If you don’t have a Candida problem you could of course try adding honey or maple syrup to naturally sweeten the sauce. But I stuck with xylitol and stevia here to lower the carb load of the dish.
It’s easy to make and has the consistency of a thick pudding.
Warning for Dog Owners:
Xylitol can make dogs very sick. Be sure to keep any foods sweetened with xylitol out of reach of your animals.
- 2 bags/ 6 cups cranberries (fresh or frozen)
- 2 tsp orange zest
- 1/2 cup xylitol sweetener
- Juice of 1/2 lemon (if you don’t have Candida you can use the juice of an orange instead)
- about 1/2 cup of water
- Optional: pinch of ginger or chilli for a spicy kick
- Optional: vanilla stevia drops to taste
- Reserve 2 cups of cranberries. Heat the remaining cranberries with half the water in a sauce pan over a low heat.

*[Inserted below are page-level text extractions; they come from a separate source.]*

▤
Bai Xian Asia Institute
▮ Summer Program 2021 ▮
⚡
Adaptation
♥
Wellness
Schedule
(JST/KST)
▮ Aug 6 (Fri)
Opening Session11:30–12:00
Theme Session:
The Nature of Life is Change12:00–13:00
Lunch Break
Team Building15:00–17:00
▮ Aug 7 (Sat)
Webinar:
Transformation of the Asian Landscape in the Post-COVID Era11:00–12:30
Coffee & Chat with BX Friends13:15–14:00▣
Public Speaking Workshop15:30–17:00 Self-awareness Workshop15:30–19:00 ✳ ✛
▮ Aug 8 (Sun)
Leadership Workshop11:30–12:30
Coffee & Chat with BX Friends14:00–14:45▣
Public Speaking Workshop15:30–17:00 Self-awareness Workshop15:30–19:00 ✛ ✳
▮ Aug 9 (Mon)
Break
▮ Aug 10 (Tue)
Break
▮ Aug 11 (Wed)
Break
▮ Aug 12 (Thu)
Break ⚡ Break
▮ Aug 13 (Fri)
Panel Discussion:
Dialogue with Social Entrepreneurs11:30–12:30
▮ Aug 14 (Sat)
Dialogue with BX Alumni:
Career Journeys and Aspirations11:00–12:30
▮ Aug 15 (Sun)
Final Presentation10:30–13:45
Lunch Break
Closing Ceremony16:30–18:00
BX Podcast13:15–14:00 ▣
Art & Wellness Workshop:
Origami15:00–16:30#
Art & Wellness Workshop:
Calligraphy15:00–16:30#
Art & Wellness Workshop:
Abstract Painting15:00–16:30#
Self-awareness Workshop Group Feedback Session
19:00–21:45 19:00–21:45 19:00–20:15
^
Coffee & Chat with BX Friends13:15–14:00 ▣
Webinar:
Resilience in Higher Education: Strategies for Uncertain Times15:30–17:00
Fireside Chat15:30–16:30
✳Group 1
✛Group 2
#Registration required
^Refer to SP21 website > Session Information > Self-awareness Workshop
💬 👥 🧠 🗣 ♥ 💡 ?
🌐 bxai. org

- Add the orange zest and xylitol.
- Simmer for about 5 minutes if using frozen berries or 8-10 minutes if using fresh.
- Stir regularly with a wooden spoon until the Xylitol dissolves and the cranberries are soft. If necessary add more water, and adjust the sweetness to your liking.

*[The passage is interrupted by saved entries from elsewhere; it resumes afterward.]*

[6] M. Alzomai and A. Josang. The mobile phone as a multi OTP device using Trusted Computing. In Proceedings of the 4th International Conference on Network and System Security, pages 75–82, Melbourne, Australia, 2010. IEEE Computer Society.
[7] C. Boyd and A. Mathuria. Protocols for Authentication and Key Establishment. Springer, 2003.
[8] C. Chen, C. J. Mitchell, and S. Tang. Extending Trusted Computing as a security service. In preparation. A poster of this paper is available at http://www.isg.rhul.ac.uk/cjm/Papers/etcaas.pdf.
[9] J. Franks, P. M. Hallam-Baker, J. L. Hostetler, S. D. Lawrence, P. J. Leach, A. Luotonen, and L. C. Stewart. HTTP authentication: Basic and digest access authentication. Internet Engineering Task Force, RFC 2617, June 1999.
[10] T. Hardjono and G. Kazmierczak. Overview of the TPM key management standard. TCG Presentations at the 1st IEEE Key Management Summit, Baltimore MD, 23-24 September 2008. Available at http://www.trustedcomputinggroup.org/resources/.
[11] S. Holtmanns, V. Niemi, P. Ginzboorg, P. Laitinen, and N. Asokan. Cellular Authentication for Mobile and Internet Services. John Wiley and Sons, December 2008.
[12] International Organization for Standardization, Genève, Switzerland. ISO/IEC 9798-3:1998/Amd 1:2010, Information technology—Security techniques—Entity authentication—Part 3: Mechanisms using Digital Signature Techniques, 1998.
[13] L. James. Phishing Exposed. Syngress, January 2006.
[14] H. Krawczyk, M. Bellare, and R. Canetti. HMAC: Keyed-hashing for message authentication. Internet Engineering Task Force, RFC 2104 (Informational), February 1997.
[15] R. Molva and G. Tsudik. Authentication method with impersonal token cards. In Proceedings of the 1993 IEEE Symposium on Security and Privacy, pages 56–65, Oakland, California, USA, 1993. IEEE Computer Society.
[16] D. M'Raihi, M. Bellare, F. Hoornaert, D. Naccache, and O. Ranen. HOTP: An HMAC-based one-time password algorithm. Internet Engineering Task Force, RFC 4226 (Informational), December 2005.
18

- Turn the heat up to medium and cook for another 12 minutes or until the cranberries burst. Turn it down to low, add the remaining cranberries.
- The sauce will continue to thicken as it cools. Rest 20 to 30 minutes before serving.
- Serve at room temperature.
- Keeps for a few days covered in the fridge.
Enjoy with turkey, pancakes, muffins or as yogurt topping.